About project

Applied character of the proposal and scientific career advancement in technical sciences. The Bipolar disorder prediction with sensor-based semi-supervised learning (BIPOLAR) project aiming at development of new predictive sensor-based computational methods addresses bipolar disorder diagnosis and monitoring. Bipolar disorder (BD) is a complex, chronic, recurrent and severely debilitating illness. It affects more than 2% of world population, contributing to significant number of deaths by suicide every year. In the course of the illness, there are fluctuations between different mood states, ranging from depression to hypomanic/manic episodes, as well as mixed states. Early recognition of phase change is crucial to increase the patient’s chance of an early intervention and to mitigate the course of the disease.The BIPOLAR proposal addressing this important application scenario has clearly applied character. Moreover, BIPOLAR will enable a significant advance in the scientific career of PI who is a young researcher with scientific interests in this topic confirmed with publications, see e.g., (Kaczmarek et al, 2018).

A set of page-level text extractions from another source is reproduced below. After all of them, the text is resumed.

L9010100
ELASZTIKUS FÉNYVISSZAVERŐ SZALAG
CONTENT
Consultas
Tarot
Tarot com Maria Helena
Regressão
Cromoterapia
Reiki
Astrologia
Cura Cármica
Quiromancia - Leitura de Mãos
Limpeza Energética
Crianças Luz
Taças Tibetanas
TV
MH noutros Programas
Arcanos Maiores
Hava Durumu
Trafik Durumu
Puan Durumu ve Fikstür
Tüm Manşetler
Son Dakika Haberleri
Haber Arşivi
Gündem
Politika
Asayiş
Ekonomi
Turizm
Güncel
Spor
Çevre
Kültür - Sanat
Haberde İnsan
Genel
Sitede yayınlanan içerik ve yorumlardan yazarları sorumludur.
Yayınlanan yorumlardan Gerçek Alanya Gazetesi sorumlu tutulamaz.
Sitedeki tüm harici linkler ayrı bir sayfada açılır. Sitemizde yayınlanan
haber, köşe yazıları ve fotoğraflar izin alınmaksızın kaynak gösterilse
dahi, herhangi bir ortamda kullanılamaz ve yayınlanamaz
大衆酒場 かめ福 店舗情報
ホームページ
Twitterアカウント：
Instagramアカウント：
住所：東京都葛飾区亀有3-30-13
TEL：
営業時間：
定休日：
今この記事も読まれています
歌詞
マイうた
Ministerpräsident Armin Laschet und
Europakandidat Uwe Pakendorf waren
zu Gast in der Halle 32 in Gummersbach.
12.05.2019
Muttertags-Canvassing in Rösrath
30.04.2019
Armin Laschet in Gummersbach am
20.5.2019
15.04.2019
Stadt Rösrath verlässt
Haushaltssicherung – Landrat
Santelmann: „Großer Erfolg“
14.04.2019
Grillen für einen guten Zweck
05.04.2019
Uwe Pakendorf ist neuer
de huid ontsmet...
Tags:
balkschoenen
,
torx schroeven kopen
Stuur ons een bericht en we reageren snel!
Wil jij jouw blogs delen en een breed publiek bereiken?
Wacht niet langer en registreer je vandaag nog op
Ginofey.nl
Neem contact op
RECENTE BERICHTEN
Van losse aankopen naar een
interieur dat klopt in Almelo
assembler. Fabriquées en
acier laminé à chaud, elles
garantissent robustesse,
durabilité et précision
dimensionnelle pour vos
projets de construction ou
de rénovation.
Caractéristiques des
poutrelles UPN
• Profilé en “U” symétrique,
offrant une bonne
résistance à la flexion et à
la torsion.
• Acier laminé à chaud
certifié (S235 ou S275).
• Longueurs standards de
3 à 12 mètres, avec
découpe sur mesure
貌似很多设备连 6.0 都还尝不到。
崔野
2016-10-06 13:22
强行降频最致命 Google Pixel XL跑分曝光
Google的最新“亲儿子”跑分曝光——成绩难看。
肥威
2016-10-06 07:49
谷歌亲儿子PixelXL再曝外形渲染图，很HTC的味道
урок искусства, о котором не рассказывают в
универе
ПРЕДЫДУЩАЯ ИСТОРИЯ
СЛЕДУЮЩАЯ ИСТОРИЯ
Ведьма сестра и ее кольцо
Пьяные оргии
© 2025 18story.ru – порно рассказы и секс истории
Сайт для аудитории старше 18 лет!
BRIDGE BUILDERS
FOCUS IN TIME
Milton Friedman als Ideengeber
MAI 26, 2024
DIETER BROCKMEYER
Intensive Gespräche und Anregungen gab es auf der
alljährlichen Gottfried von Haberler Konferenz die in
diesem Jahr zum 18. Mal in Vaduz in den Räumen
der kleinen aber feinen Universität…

The researcher is very ambitious and the possibility to lead a team when realizing the BIPOLAR project will significantly improve her track records and bring the habilitation closer. Fields of science and technology of the call. The BIPOLAR project aiming at designing and implementing a research-based software enabling extraction of new knowledge from sensor data and prediction of changes in mental state of bipolar disorder patients addresses the information engineering field of science and technology. In particular, the BIPOLAR proposal integrates elements from computational intelligence and signal processing to support the challenging problem of monitoring bipolar disorder patients. Computational Intelligence (CI) is a subarea of broadly meant artificial intelligence (AI) for advanced information processing consisting of nature-inspired computational methodologies such as, e.g., fuzzy systems, neural networks, evolutionary systems, probabilistic methods. CI places emphasis on the development of real world applications. Signal processing encapsulates techniques for analysis, processing and extracting features from sampled signals, such as data streams collected from sensors.